AIR COMPRESSOR: A machine that takes energy produced in a coal-burning power plant 200 miles away and transforms it into compressed air that travels by hose to a Chicago Pneumatic impact wrench that grips rusty suspension bolts last tightened 40 years ago by someone in Abingdon, Oxfordshire, and rounds them off.

JESUS CLIP: "Jesus" every time you drop one of these.

wildoliver

8,995 posts

223 months

Tuesday 23rd January 2007
quotequote all
I loved the bolt extractor and the jack one.

bikemonster

1,188 posts

248 months

Wednesday 24th January 2007
quotequote all
Nice definitions.

Anorak mode on:

Most (all?) MG's were built in Abingdon Berkshire, not Abingdon Oxfordshire.

Anorak mode off

Edited by bikemonster on Wednesday 24th January 09:34

wadgebeast

Original Poster:

3,856 posts

218 months

Wednesday 24th January 2007
quotequote all
Negative. It was the Abingdon about 5 miles west of Oxford. All MGs bar the badge engineered magnettes, 1100/1300 and the M group (montego / maestro / metro) were built there until they shut the factory in the early 80s.
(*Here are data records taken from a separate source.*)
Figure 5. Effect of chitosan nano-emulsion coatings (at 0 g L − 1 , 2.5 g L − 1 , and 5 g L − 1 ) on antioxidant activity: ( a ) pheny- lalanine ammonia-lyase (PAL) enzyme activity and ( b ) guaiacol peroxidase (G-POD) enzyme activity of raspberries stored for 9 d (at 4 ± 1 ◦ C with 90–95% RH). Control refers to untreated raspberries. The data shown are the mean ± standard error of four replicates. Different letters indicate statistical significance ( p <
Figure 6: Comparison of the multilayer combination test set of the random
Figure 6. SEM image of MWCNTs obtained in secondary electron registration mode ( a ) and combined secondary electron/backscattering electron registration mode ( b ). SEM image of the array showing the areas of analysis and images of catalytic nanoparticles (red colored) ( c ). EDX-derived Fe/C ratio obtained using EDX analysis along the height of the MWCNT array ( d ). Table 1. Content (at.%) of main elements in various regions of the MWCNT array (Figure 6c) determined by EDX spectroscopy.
It's now the location of the MG Car Club.

Ner ner nene ner!

wildoliver

8,995 posts

223 months

Wednesday 24th January 2007
quotequote all
i thought abingdon was above oxford? choose what i've been and it's not the nicest of places!

wadgebeast

Original Poster:

3,856 posts

218 months

Wednesday 24th January 2007
quotequote all

Kermit power

29,472 posts

220 months

Wednesday 24th January 2007
quotequote all
bikemonster said:
Nice definitions.

Anorak mode on:

Most (all?) MG's were built in Abingdon Berkshire, not Abingdon Oxfordshire.

Anorak mode off

Edited by bikemonster on Wednesday 24th January 09:34


Well bikemonster, with 13 posts in 34 months you clearly don't dust your anorak off all that often, but when you do, by God it's a corker!

Hands up everyone else who knew that until 1974 Abingdon was not only in Berkshire, it was actually the county town of Berkshire?

On that basis, I reckon the plaudits go to bikemonster!